- Date: 2–8 October
- Edition: 6th
- Surface: Hard
- Location: Kaohsiung, Taiwan

Champions

Singles
- Evgeny Donskoy

Doubles
- Sanchai Ratiwatana / Sonchat Ratiwatana
| OEC Kaohsiung |

= 2017 OEC Kaohsiung =

The 2017 OEC Kaohsiung was a professional tennis tournament played on hard courts. It was the sixth edition of the tournament which was part of the 2017 ATP Challenger Tour.

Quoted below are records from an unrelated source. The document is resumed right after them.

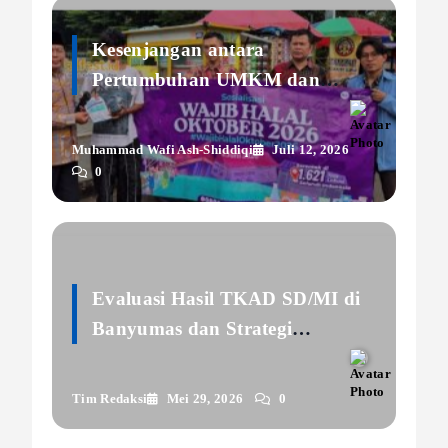
Kesenjangan antara
Pertumbuhan UMKM dan
Kesiapan Sertifikasi Halal
Muhammad Wafi Ash-Shiddiqi
Juli 12, 2026
0
Evaluasi Hasil TKAD SD/MI di
Banyumas dan Strategi
Akselerasi Pembelajaran IPAS
Berbasis Literasi Masa Depan
Tim Redaksi
Mei 29, 2026
0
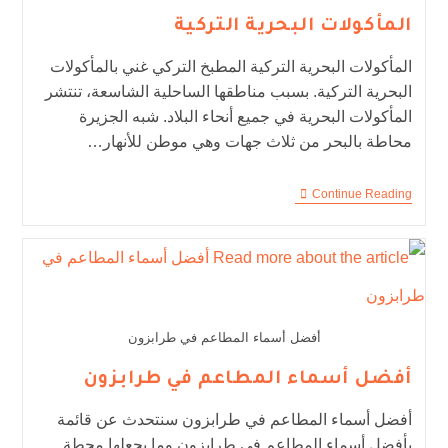
المأكولات البحرية التركية
المأكولات البحرية التركية المطبخ التركي غني بالمأكولات
البحرية التركية. بسبب مناطقها الساحلية الشاسعة، تنتشر
المأكولات البحرية في جميع أنحاء البلاد. شبه الجزيرة
محاطة بالبحر من ثلاث جهات وهي موطن للأنهار…
Continue Reading
أفضل أسماء المطاعم في طرابزون
أفضل أسماء المطاعم في طرابزون
أفضل أسماء المطاعم في طرابزون سنتحدث عن قائمة
بأفضل أسماء المطاعم في طرابزون وما يجعلها محطة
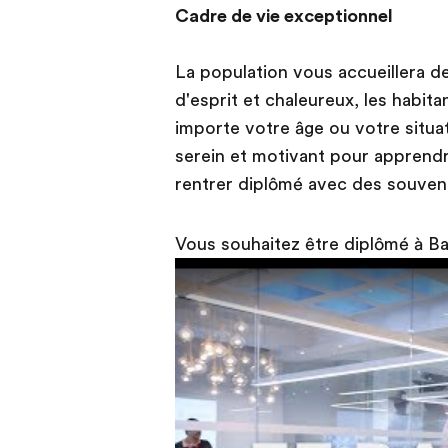
Cadre de vie exceptionnel
La population vous accueillera de
d'esprit et chaleureux, les habita
importe votre âge ou votre situa
serein et motivant pour apprendr
rentrer diplômé avec des souven
Vous souhaitez être diplômé à B
Play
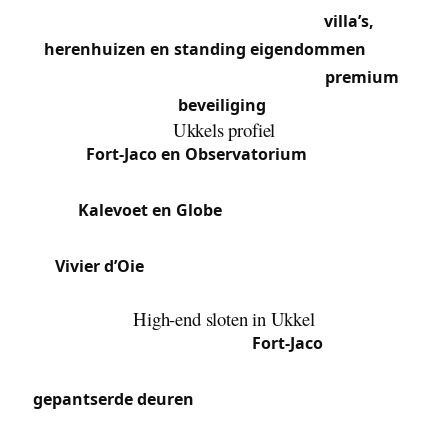
gemeenten van Brussel. Met zijn
villa’s,
herenhuizen en standing eigendommen
is de
vraag naar slotenmakerij gericht op
premium
beveiliging
.
Ukkels profiel
Fort-Jaco en Observatorium
: Grote
eigendommen, hoog-beveiligde sloten.
Kalevoet en Globe
: Mix van huizen en
appartementen.
Vivier d’Oie
: Internationale clientèle, slimme
sloten.
High-end sloten in Ukkel
De vier-gevelvilla’s van
Fort-Jaco
en de
Observatoriumwijk zijn uitgerust met
gepantserde deuren
van premiummerken (Fichet,
Torterolo, Dierre) met meerpuntssloten van 5 of 7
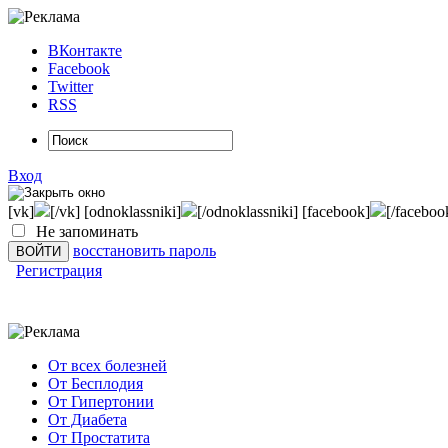
ВКонтакте
Facebook
Twitter
RSS
Вход
[vk]
[/vk] [odnoklassniki]
[/odnoklassniki] [facebook]
[/faceboo
Не запоминать
восстановить пароль
Регистрация
От всех болезней
От Бесплодия
От Гипертонии
От Диабета
От Простатита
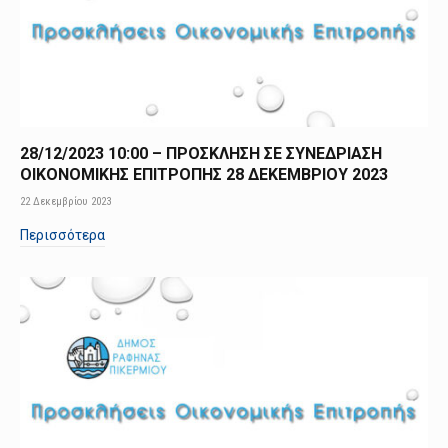
28/12/2023 10:00 – ΠΡΟΣΚΛΗΣΗ ΣΕ ΣΥΝΕΔΡΙΑΣΗ
ΟΙΚΟΝΟΜΙΚΗΣ ΕΠΙΤΡΟΠΗΣ 28 ΔΕΚΕΜΒΡΙΟΥ 2023
22 Δεκεμβρίου 2023
Περισσότερα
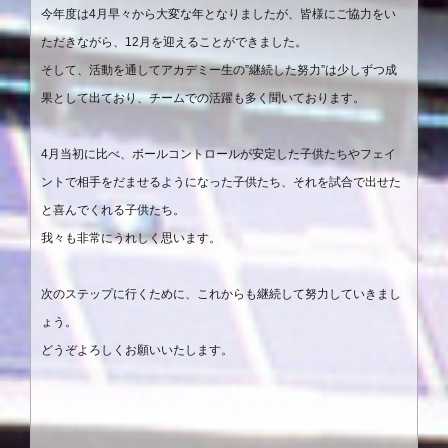
今年度は
4
月早々から大変な年となりましたが、皆様にご協力をい
ただきながら、
12
月を迎えることができました。
そして、活動を通してアカデミー生の
”
継続した努力
”
は少しずつ成
果として出ており、チームでの活躍も多く聞いております。
4
月当初に比べ、ボールコントロールが安定した子供たちやフェイ
ントで相手をだませるようになった子供たち、それを試合で出せた
と喜んでくれる子供たち。
我々も非常にうれしく思います。
次のステップに行くために、これからも継続して努力していきまし
ょう。
どうぞよろしくお願いいたします。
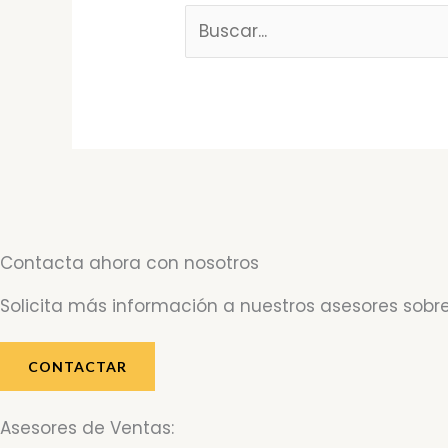
Contacta ahora con nosotros
Solicita más información a nuestros asesores sobre
CONTACTAR
Asesores de Ventas:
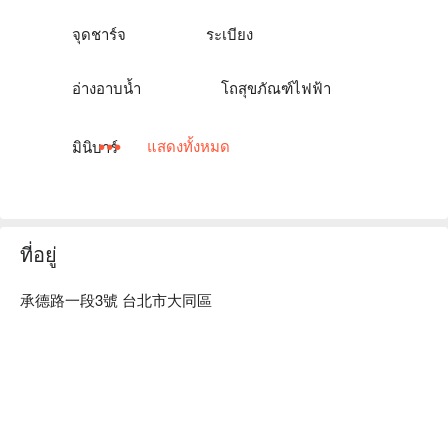
君品酒店優惠、君品酒店住宿方案、君品酒店休息方案立刻查
看⬇︎
จุดชาร์จ
ระเบียง
อ่างอาบน้ำ
โถสุขภัณฑ์ไฟฟ้า
แสดงทั้งหมด
มินิบาร์
ที่อยู่
承德路一段3號 台北市大同區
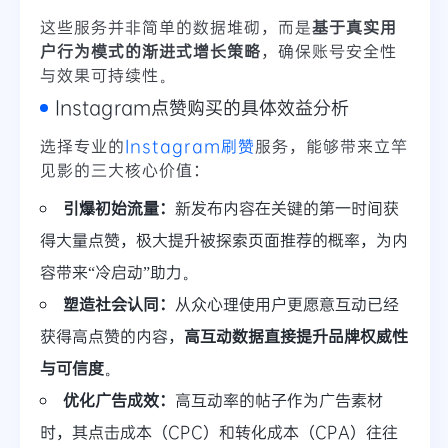
这些服务并非简单的数据堆砌，而是
基于真实用
户行为模式的渐进式增长策略
，确保账号安全性
与效果可持续性。
Instagram点赞购买的具体效益分析
选择专业的
Instagram刷赞
服务，能够带来立竿
见影的三大核心价值：
引爆初始流量：
新发布内容在关键的第一时间获
得大量点赞，极大提升被探索页面推荐的概率，为内
容带来“冷启动”助力。
塑造社会认同：
从众心理使用户更愿意互动已经
获得高点赞的内容，
高互动数据直接提升品牌权威性
与可信度
。
优化广告成效：
高互动率的帖子作为广告素材
时，其点击成本（CPC）和转化成本（CPA）往往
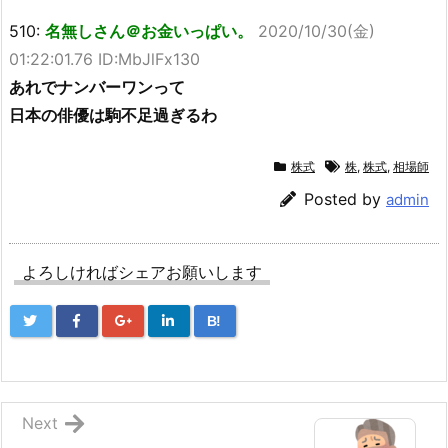
510:
名無しさん＠お金いっぱい。
2020/10/30(金)
01:22:01.76 ID:MbJlFx130
あれでナンバーワンって
日本の俳優は駒不足過ぎるわ
株式
株
,
株式
,
相場師
Posted by
admin
よろしければシェアお願いします
B!
Next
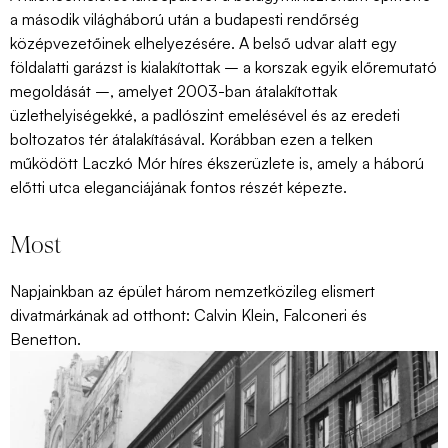
a második világháború után a budapesti rendőrség
középvezetőinek elhelyezésére. A belső udvar alatt egy
földalatti garázst is kialakítottak – a korszak egyik előremutató
megoldását –, amelyet 2003-ban átalakítottak
üzlethelyiségekké, a padlószint emelésével és az eredeti
boltozatos tér átalakításával. Korábban ezen a telken
működött Laczkó Mór híres ékszerüzlete is, amely a háború
előtti utca eleganciájának fontos részét képezte.
Most
Napjainkban az épület három nemzetközileg elismert
divatmárkának ad otthont: Calvin Klein, Falconeri és
Benetton.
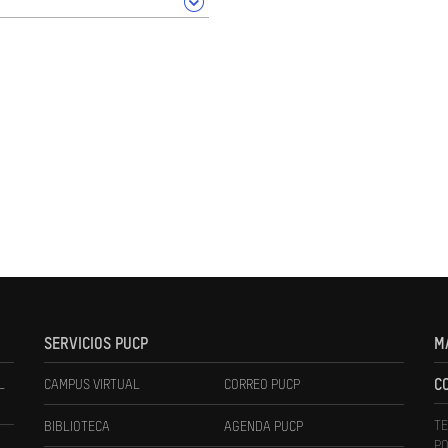
SERVICIOS PUCP
M
L
CAMPUS VIRTUAL
CORREO PUCP
C
TE
BIBLIOTECA
AGENDA PUCP
PO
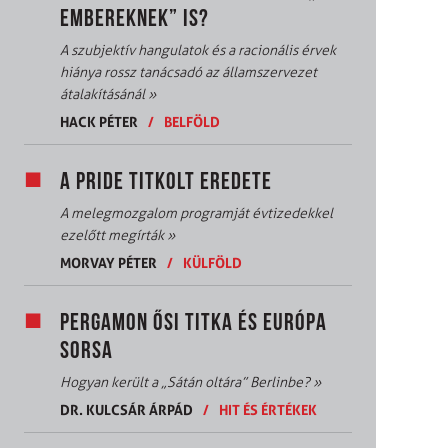
EMBEREKNEK” IS?
A szubjektív hangulatok és a racionális érvek
hiánya rossz tanácsadó az államszervezet
átalakításánál
»
HACK PÉTER
/
BELFÖLD
A PRIDE TITKOLT EREDETE
A melegmozgalom programját évtizedekkel
ezelőtt megírták
»
MORVAY PÉTER
/
KÜLFÖLD
PERGAMON ŐSI TITKA ÉS EURÓPA
SORSA
Hogyan került a „Sátán oltára” Berlinbe?
»
DR. KULCSÁR ÁRPÁD
/
HIT ÉS ÉRTÉKEK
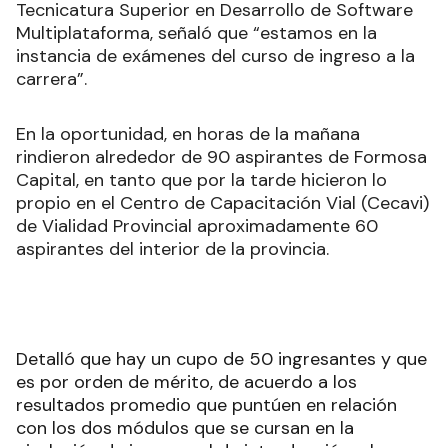
Tecnicatura Superior en Desarrollo de Software
Multiplataforma, señaló que “estamos en la
instancia de exámenes del curso de ingreso a la
carrera”.
En la oportunidad, en horas de la mañana
rindieron alrededor de 90 aspirantes de Formosa
Capital, en tanto que por la tarde hicieron lo
propio en el Centro de Capacitación Vial (Cecavi)
de Vialidad Provincial aproximadamente 60
aspirantes del interior de la provincia.
Detalló que hay un cupo de 50 ingresantes y que
es por orden de mérito, de acuerdo a los
resultados promedio que puntúen en relación
con los dos módulos que se cursan en la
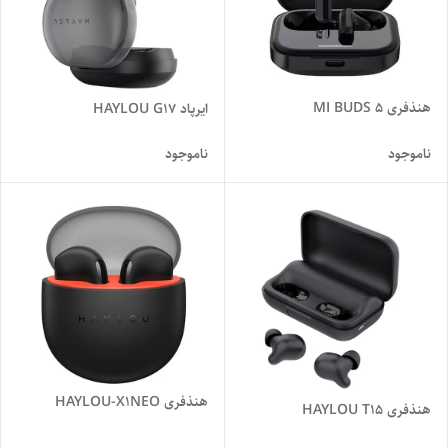
هنذفری MI BUDS 5
ایرپاد HAYLOU G17
ناموجود
ناموجود
هنذفری HAYLOU-X1NEO
هنذفری HAYLOU T15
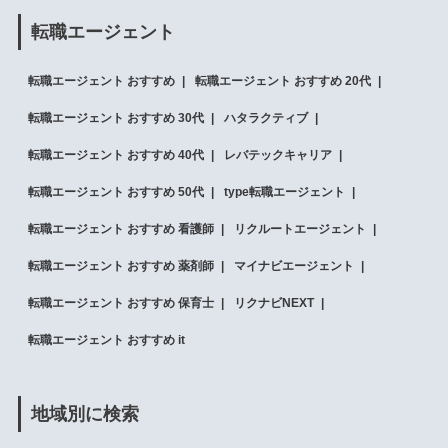
転職エージェント
転職エージェント おすすめ
転職エージェント おすすめ 20代
転職エージェント おすすめ 30代
ハタラクティブ
転職エージェント おすすめ 40代
レバテックキャリア
転職エージェント おすすめ 50代
type転職エージェント
転職エージェント おすすめ 看護師
リクルートエージェント
転職エージェント おすすめ 薬剤師
マイナビエージェント
転職エージェント おすすめ 保育士
リクナビNEXT
転職エージェント おすすめ it
地域別に検索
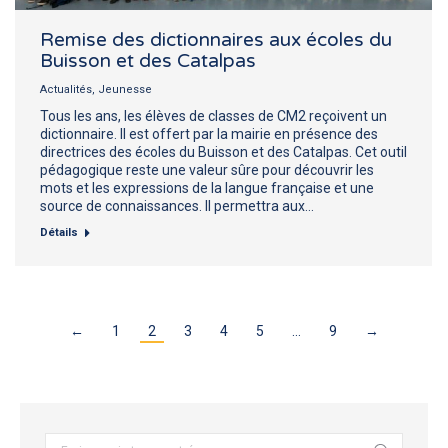
Remise des dictionnaires aux écoles du
Buisson et des Catalpas
Actualités
,
Jeunesse
Tous les ans, les élèves de classes de CM2 reçoivent un
dictionnaire. Il est offert par la mairie en présence des
directrices des écoles du Buisson et des Catalpas. Cet outil
pédagogique reste une valeur sûre pour découvrir les
mots et les expressions de la langue française et une
source de connaissances. Il permettra aux…
Détails
←
1
2
3
4
5
…
9
→
Recherche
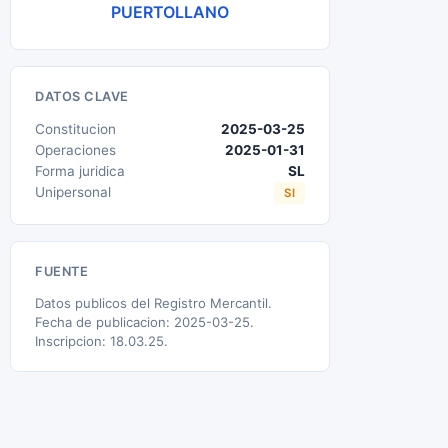
PUERTOLLANO
DATOS CLAVE
Constitucion
2025-03-25
Operaciones
2025-01-31
Forma juridica
SL
Unipersonal
SI
FUENTE
Datos publicos del Registro Mercantil.
Fecha de publicacion: 2025-03-25.
Inscripcion: 18.03.25.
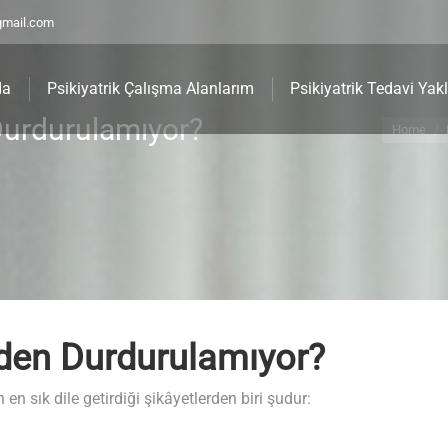
gmail.com
da
Psikiyatrik Çalışma Alanlarım
Psikiyatrik Tedavi Yak
Durdurulamıyor?
Home
den Durdurulamıyor?
n sık dile getirdiği şikâyetlerden biri şudur:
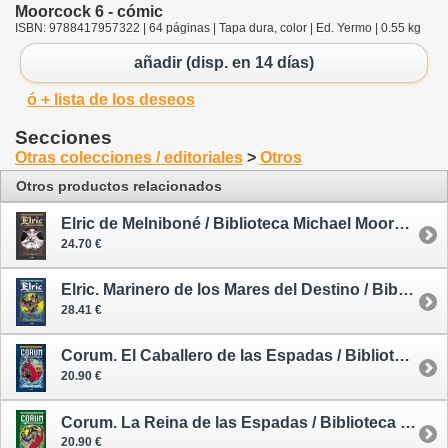
Moorcock 6 - cómic
ISBN: 9788417957322 | 64 páginas | Tapa dura, color | Ed. Yermo | 0.55 kg
añadir (disp. en 14 días)
ó + lista de los deseos
Secciones
Otras colecciones / editoriales
>
Otros
Otros productos relacionados
Elric de Melniboné / Biblioteca Michael Moorcock 1 - cómic
24.70 €
Elric. Marinero de los Mares del Destino / Biblioteca Michael Moorcock 2 - cómic
28.41 €
Corum. El Caballero de las Espadas / Biblioteca Michael Moorcock 3 - cómic
20.90 €
Corum. La Reina de las Espadas / Biblioteca Michael Moorcock 4 - cómic
20.90 €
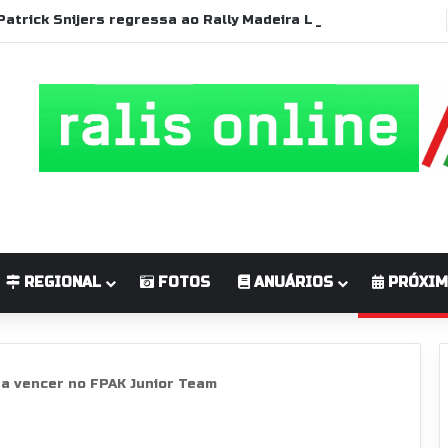
Patrick Snijers regressa ao Rally Madeira Legend com Ford Sierra RS Cosworth
REGIONAL
FOTOS
ANUÁRIOS
PRÓXIM
 a vencer no FPAK Junior Team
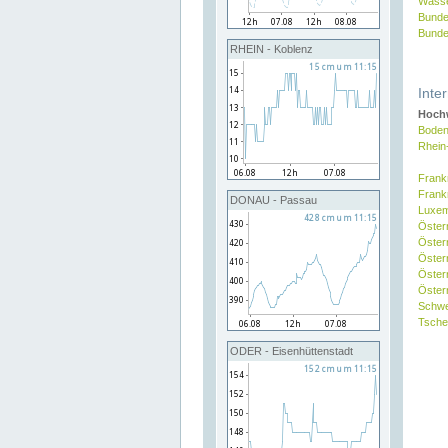
Wasse
Bunde
Bunde
RHEIN - Koblenz
Inte
Hochw
Boden
Rhein
Frank
Frank
DONAU - Passau
Luxe
Öster
Öster
Öster
Öster
Österr
Schw
Tsche
ODER - Eisenhüttenstadt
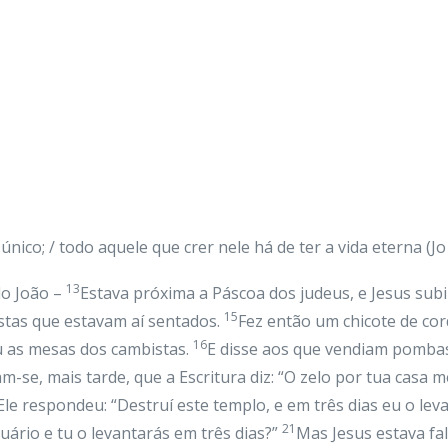
co; / todo aquele que crer nele há de ter a vida eterna (Jo 3
13
do João –
Estava próxima a Páscoa dos judeus, e Jesus sub
15
stas que estavam aí sentados.
Fez então um chicote de cor
16
u as mesas dos cambistas.
E disse aos que vendiam pombas:
m-se, mais tarde, que a Escritura diz: “O zelo por tua casa 
Ele respondeu: “Destruí este templo, e em três dias eu o leva
21
ário e tu o levantarás em três dias?”
Mas Jesus estava fa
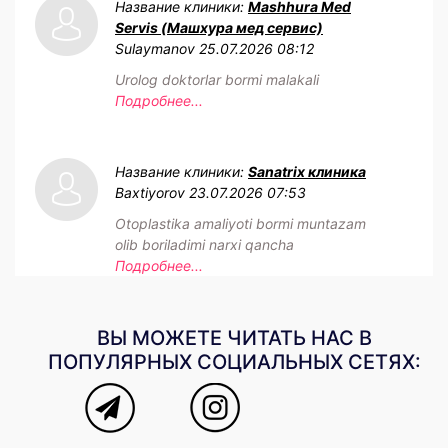
Название клиники:
Mashhura Med
Servis (Машхура мед сервис)
Sulaymanov
25.07.2026 08:12
Urolog doktorlar bormi malakali
Подробнее...
Название клиники:
Sanatrix клиника
Baxtiyorov
23.07.2026 07:53
Otoplastika amaliyoti bormi muntazam
olib boriladimi narxi qancha
Подробнее...
ВЫ МОЖЕТЕ ЧИТАТЬ НАС В
ПОПУЛЯРНЫХ СОЦИАЛЬНЫХ СЕТЯХ:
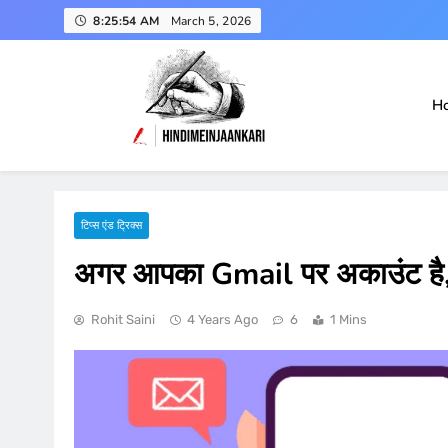
Skip
8:25:55 AM
March 5, 2026
to
content
H
हिंदी में जानकारी
Hindimeinjaankari
टिप्स एंड ट्रिक्स
अगर आपका Gmail पर अकाउंट है, 
Rohit Saini
4 Years Ago
6
1 Mins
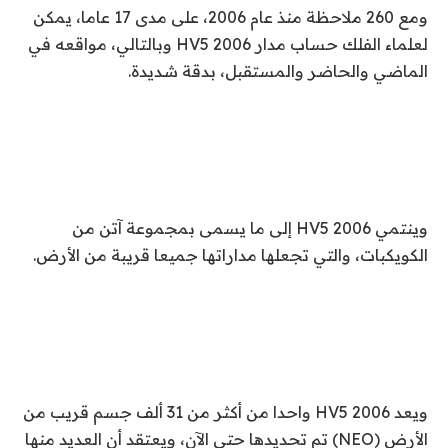
ومع 260 ملاحظة منذ عام 2006، على مدى 17 عاما، يمكن
لعلماء الفلك حساب مدار 2006 HV5 وبالتالي، مواقعه في
الماضي والحاضر والمستقبل، بدقة شديدة.
وينتمي 2006 HV5 إلى ما يسمى بمجموعة آتن من
الكويكبات، والتي تجعلها مداراتها جميعا قريبة من الأرض.
ويعد 2006 HV5 واحدا من أكثر من 31 ألف جسم قريب من
الأرض (NEO) تم تحديدها حتى الآن، ويعتقد أن العديد منها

It took place in Kaohsiung, Taiwan between 2 and 8 October 2017.

==Singles main-draw entrants==

===Seeds===

| Country | Player | Rank^{1} | Seed |
|---|---|---|---|
| AUS | Jordan Thompson | 70 | 1 |
| ISR | Dudi Sela | 77 | 2 |
| ROU | Marius Copil | 83 | 3 |
| RUS | Evgeny Donskoy | 88 | 4 |
| SVK | Lukáš Lacko | 118 | 5 |
| RUS | Mikhail Youzhny | 120 | 6 |
| IND | Yuki Bhambri | 155 | 7 |
| AUS | Akira Santillan | 163 | 8 |

- ^{1} Rankings are as of 25 September 2017.

===Other entrants===
The following players received wildcards into the singles main draw:
- KOR Chung Yun-seong
- TPE Hsu Yu-hsiou
- TPE Wu Tung-lin
- TPE Yang Tsung-hua

The following players received entry from the qualifying draw:
- CHN Bai Yan
- GER Andre Begemann
- JPN Yuya Kibi
- KOR Kim Cheong-eui

The following player received entry as a lucky loser:
- AUS Marinko Matosevic

==Champions==

===Singles===

- RUS Evgeny Donskoy def. ROU Marius Copil 7–6^{(7–0)}, 7–5.

===Doubles===

- THA Sanchai Ratiwatana / THA Sonchat Ratiwatana def. ISR Jonathan Erlich / AUT Alexander Peya 6–4, 1–6, [10–6].